* EXERCISE SET *
[1] Using the aircraft upkeep text, mark each statement yes or no, and quote the words that settle it.
(a) Every screw you don't break, strip, or lose saves about 20 minutes overall.
(b) Mouse and bird droppings do no harm to the aircraft.
(c) The writer has often seen mechanics check a homebuilt against its plans.
[2] Answer these questions from the aircraft upkeep text.
(a) What three things does it say to use for cleaning?
(b) What do most A&Ps make sure a homebuilt meets up with?
(c) What should parts that should not move be checked for?

* QUOTED PASSAGE *
Take your time, and pay special attention to the engagement between your
tools and the fasteners. Every screw that you don’t break, strip, or lose
saves you about 20 minutes in the overall removal/replacement process.
2. Cleaning
up: Use brushes, rags, and a vacuum cleaner to remove all dust, dirt, lint,
twigs, grass, and other foreign material from the areas you opened up.
It’s amazing how much of that stuff can accumulate over a season. It all adds weight, and it all has potential for interfering
with the aircraft systems.
In particular, you’ll want to be on the lookout
for mouse and bird droppings. They are corrosive, and indicate that there
may be beasties and whatnot distributed into places that you can’t see.
3. Inspection:
The inspection will basically consist of making sure that the aircraft
conforms to acceptable practices and is of a condition for safe operation.
Unfortunately, what’s acceptable can vary widely between mechanics and can
even vary situationally between aircraft. That’s one of the reasons that
many mechanics won’t do homebuilt inspections - they don’t have any
solid guides to go by. In my experience, most A&Ps will inspect a
homebuilt with an eye towards making sure that it meets up with what they
know of AC43.13. I suppose that some may want to look at the plans as well,
but I’ve never encountered such a situation.
Anyhow, for most HPs, these are some of the
things I pay special attention to, in no particular order:
·
In general, anything that’s supposed to move should be checked
for smooth motion, with no binding, interference, or stickiness. Anything
that should not move (like wings, structural components, and stabilizers)
should be checked for security and stiffness. The wings and stabilizers,
in particular, might have a bit of play, but excessive play should be
noted and addressed. I like the wings to have no more than about ¾"

* ENTRIES SHOWN *

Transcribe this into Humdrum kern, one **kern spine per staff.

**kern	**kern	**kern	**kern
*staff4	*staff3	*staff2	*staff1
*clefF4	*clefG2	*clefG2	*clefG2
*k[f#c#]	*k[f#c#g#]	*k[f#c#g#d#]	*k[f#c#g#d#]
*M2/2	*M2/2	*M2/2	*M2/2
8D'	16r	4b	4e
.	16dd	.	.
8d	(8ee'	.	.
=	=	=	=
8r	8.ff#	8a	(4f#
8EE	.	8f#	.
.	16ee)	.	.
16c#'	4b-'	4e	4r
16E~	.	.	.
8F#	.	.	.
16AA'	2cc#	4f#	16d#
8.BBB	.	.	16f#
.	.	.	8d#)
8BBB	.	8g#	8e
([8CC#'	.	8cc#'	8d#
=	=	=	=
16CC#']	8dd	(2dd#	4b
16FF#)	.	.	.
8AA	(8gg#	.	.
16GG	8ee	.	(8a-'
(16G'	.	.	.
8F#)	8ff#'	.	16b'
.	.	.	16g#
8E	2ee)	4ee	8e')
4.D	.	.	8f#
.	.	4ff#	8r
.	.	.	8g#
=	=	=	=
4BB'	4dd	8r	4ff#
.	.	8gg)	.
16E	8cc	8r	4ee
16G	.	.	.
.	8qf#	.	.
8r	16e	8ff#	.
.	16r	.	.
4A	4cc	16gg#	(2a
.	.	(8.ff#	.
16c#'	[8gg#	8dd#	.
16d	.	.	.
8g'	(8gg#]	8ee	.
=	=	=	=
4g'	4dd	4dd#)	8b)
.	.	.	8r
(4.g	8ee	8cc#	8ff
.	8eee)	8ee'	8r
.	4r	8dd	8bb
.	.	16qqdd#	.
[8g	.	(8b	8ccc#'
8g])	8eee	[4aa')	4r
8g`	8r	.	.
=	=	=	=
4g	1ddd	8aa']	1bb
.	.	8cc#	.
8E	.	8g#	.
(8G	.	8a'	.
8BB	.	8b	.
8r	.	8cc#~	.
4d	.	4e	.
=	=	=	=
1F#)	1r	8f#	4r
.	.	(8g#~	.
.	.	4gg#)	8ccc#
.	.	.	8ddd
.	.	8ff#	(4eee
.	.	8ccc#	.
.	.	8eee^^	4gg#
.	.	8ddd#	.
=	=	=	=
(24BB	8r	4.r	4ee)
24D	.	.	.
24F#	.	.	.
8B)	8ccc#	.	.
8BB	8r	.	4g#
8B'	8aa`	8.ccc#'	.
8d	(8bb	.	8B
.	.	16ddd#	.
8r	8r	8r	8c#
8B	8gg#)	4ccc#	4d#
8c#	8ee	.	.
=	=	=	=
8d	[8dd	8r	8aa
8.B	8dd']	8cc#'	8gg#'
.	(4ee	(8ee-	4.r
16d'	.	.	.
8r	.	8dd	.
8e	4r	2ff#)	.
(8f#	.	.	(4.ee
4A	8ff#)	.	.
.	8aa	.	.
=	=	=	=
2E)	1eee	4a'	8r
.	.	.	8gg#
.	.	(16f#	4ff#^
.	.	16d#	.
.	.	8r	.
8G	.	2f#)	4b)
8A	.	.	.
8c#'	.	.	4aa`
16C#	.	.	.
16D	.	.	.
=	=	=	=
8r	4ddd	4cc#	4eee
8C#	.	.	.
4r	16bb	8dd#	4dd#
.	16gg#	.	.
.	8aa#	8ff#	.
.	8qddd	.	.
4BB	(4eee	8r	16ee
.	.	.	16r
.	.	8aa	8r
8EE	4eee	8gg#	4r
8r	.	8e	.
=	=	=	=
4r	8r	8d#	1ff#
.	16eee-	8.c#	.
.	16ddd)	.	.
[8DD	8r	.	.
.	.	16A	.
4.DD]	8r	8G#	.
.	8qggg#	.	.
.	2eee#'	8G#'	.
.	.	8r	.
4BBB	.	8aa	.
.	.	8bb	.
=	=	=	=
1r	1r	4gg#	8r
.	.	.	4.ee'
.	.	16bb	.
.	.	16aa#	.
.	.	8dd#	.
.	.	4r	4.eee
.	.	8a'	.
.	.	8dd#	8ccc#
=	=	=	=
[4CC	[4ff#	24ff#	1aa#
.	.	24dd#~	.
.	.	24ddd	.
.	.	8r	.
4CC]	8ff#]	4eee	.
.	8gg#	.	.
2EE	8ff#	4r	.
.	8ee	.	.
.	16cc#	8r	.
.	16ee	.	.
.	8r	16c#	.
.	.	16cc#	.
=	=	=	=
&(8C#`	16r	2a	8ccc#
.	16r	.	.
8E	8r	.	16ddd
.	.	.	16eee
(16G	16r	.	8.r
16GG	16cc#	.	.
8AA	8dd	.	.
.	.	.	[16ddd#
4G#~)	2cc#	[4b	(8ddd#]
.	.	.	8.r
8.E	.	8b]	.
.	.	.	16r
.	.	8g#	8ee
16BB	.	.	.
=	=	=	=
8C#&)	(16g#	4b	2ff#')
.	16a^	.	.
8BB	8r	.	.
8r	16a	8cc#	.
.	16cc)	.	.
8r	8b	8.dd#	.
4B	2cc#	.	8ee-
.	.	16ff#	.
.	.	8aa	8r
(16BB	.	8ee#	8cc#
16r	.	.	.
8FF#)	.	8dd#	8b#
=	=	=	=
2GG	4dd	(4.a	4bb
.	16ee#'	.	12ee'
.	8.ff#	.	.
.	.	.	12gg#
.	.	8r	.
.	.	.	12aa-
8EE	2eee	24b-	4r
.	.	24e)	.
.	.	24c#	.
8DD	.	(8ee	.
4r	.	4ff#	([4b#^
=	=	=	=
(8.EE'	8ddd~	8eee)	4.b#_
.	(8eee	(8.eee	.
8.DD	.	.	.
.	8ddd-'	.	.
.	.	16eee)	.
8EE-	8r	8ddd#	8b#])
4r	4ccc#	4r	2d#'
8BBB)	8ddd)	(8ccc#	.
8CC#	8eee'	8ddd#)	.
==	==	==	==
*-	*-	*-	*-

* TASK-BY-TASK OUTPUTS *
[1]
(a) Yes: "Every screw that you don’t break, strip, or lose saves you about 20 minutes in the overall removal/replacement process."
(b) No: "They are corrosive"
(c) No: "I’ve never encountered such a situation."

[2]
(a) Brushes, rags, and a vacuum cleaner.
(b) What they know of AC43.13.
(c) Security and stiffness.